> Excerto
● ● ● ● ● ● ●
Como referem Farinha e Menezes (1983), “o aparecimento do automóvel era, no
princípio do século (século XX), visto como solução para os problemas de mobilidade e
acessibilidade e como contribuição válida para melhorar muito significativamente a qualidade
de vida nas grandes metrópoles. Porém, a generalização do automóvel suprimiu as funções
tradicionais de espaço multifuncional desempenhadas pela rua. Nas ruas projectadas no século
XIX era frequente perto de metade da sua largura ser destinada a peões, o que era largamente
suficiente, pois na época, poucos edifícios tinham mais que três pisos. Consoante a altura dos
edifícios foi sendo cada vez maior (automaticamente causando um fluxo de peões superior) a
dimensão em largura dos passeios não foi ampliada de forma proporcional, sendo ainda
reduzida devido à crescente necessidade de espaço para os veículos motorizados.
● ● ● ● ● ● ●
> Tarefa escrita A
Resuma em duas frases o excerto sobre o automóvel e as ruas.
> Tarefa escrita B
Continue o excerto sobre o automóvel e a largura dos passeios a partir do ponto em que termina.
O material apresentado a seguir não tem relação com o excerto.

> Dados registados
● ● ● ● ● ● ●
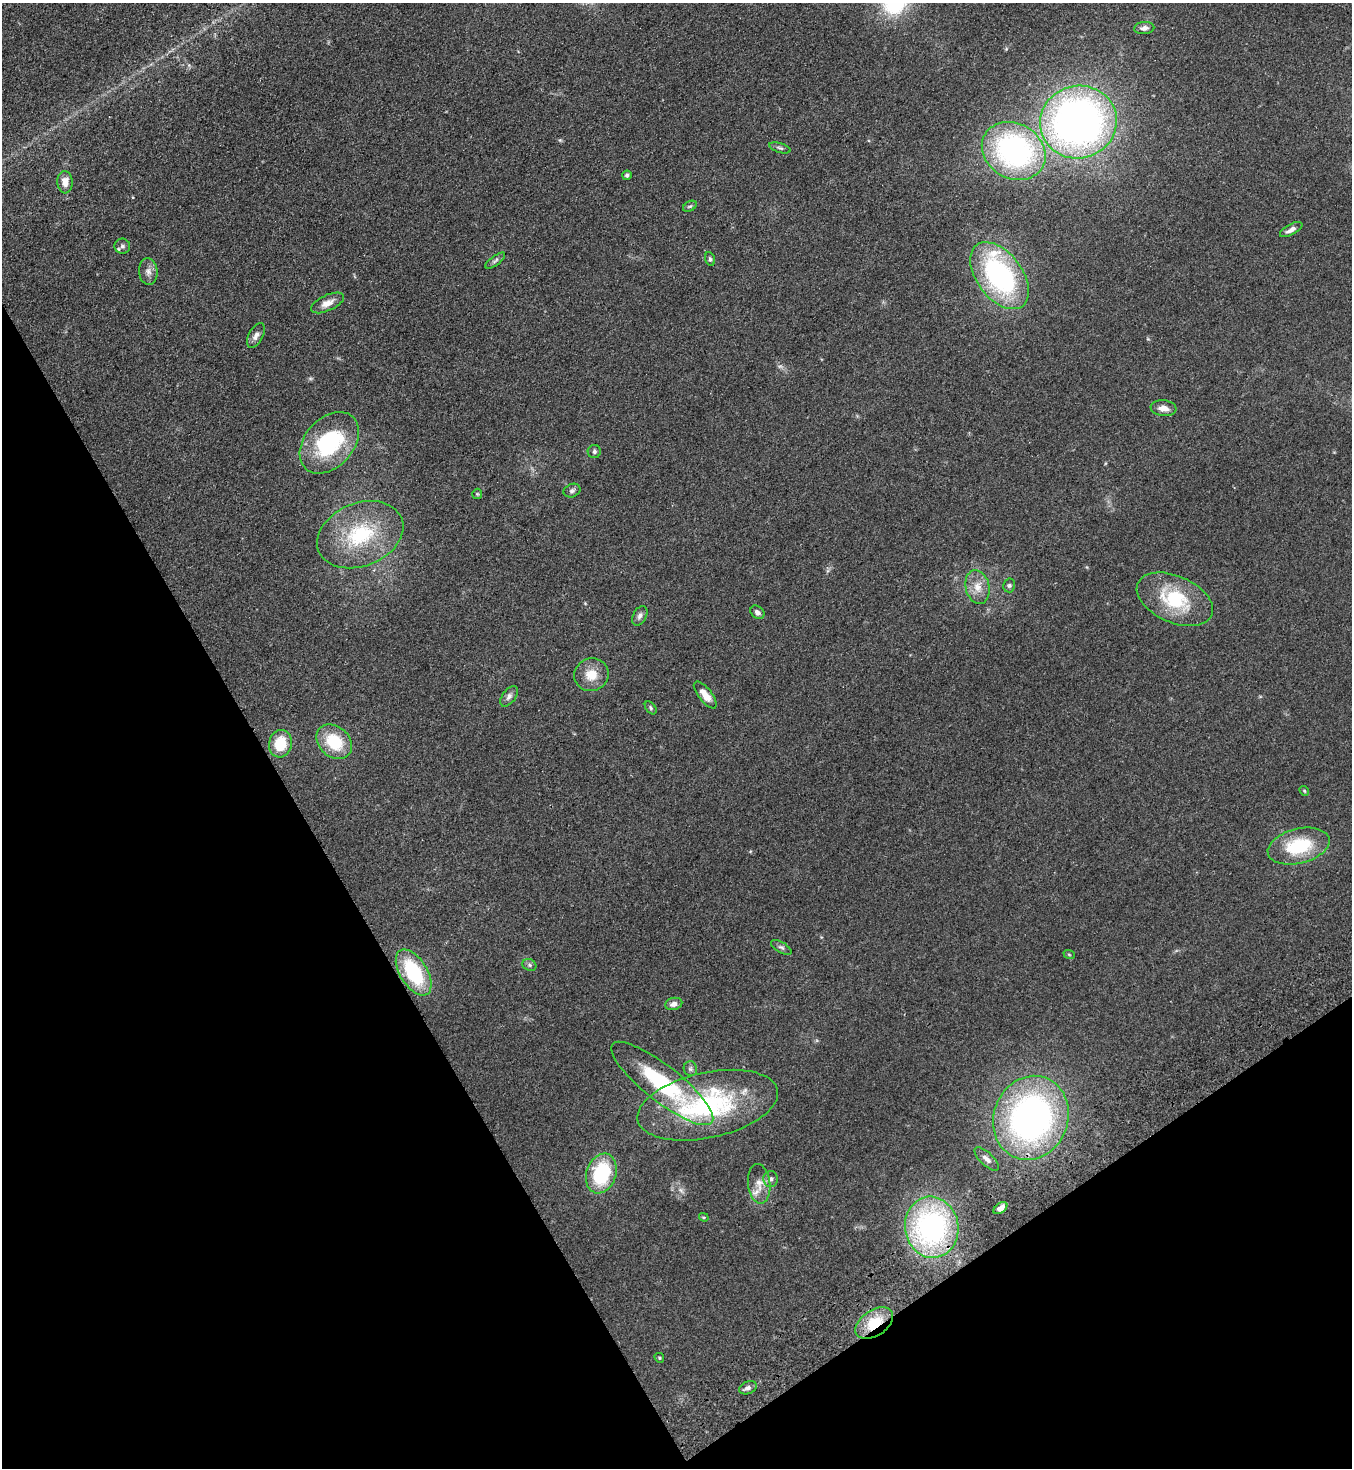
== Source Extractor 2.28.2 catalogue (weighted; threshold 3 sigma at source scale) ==
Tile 14 of 4 x 4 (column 2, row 4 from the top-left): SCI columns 1682-3031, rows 51-1516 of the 5925 x 5963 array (HDU 1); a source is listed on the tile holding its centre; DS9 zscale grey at full resolution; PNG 1354 x 1470 px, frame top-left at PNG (2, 3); each listed source drawn as its Kron ellipse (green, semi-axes under 4 px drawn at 4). Shown black and unused: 28% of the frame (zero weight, under 2 of 3 exposures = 3% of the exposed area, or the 3 px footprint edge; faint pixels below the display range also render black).
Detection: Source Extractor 2.28.2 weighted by HDU 2 'WHT'; one run over the whole footprint, this tile lists its part. Background 0.091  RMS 0.009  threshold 0.0403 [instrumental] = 3 sigma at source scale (4.5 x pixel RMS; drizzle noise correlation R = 1.50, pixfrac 1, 0.05/0.05 arcsec/px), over >= 5 px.
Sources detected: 56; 1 too faint to see at this stretch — neither listed nor drawn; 2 inside a brighter listed object's ellipse — not listed separately; the other 53 listed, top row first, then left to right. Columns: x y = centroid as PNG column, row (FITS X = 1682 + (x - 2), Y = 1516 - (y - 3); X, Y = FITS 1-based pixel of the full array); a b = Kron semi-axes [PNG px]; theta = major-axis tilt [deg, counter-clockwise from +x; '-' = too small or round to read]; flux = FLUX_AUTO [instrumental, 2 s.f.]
● ● ● ● ● ● ●
> Resposta escrita A
No início do século XX, o automóvel era visto como solução para os problemas de mobilidade e acessibilidade e como forma de melhorar muito a qualidade de vida nas grandes metrópoles, mas a sua generalização suprimiu as funções tradicionais da rua como espaço multifuncional. Nas ruas do século XIX era frequente perto de metade da largura destinar-se aos peões, mas, à medida que os edifícios foram ficando mais altos, os passeios não foram alargados na mesma proporção e foram ainda reduzidos para dar espaço aos veículos motorizados.

> Resposta escrita B
Mas os comuns cidadãos, que necessitam de se deslocarem para chegar aos seus locais
de trabalho, não são os únicos culpados pela emancipação do automóvel nas cidades em
detrimento do peão. A deficiente gestão do território, sem qualquer tipo de eficácia e visão
relativamente às questões do planeamento urbano, da acessibilidade e da mobilidade, também
têm responsabilidade.
A dispersão urbana das áreas residenciais e a difusão no espaço das diversas
actividades, associados aos novos modos de vida, tornaram as deslocações diárias das
populações mais longas e com maior duração, incentivando a utilização do automóvel e
fazendo com que a mobilidade urbana diária se tornasse num problema complexo para o
planeamento urbano.
Neste artigo serão feitas algumas considerações sobre alguns métodos e técnicas de
acalmia de tráfego.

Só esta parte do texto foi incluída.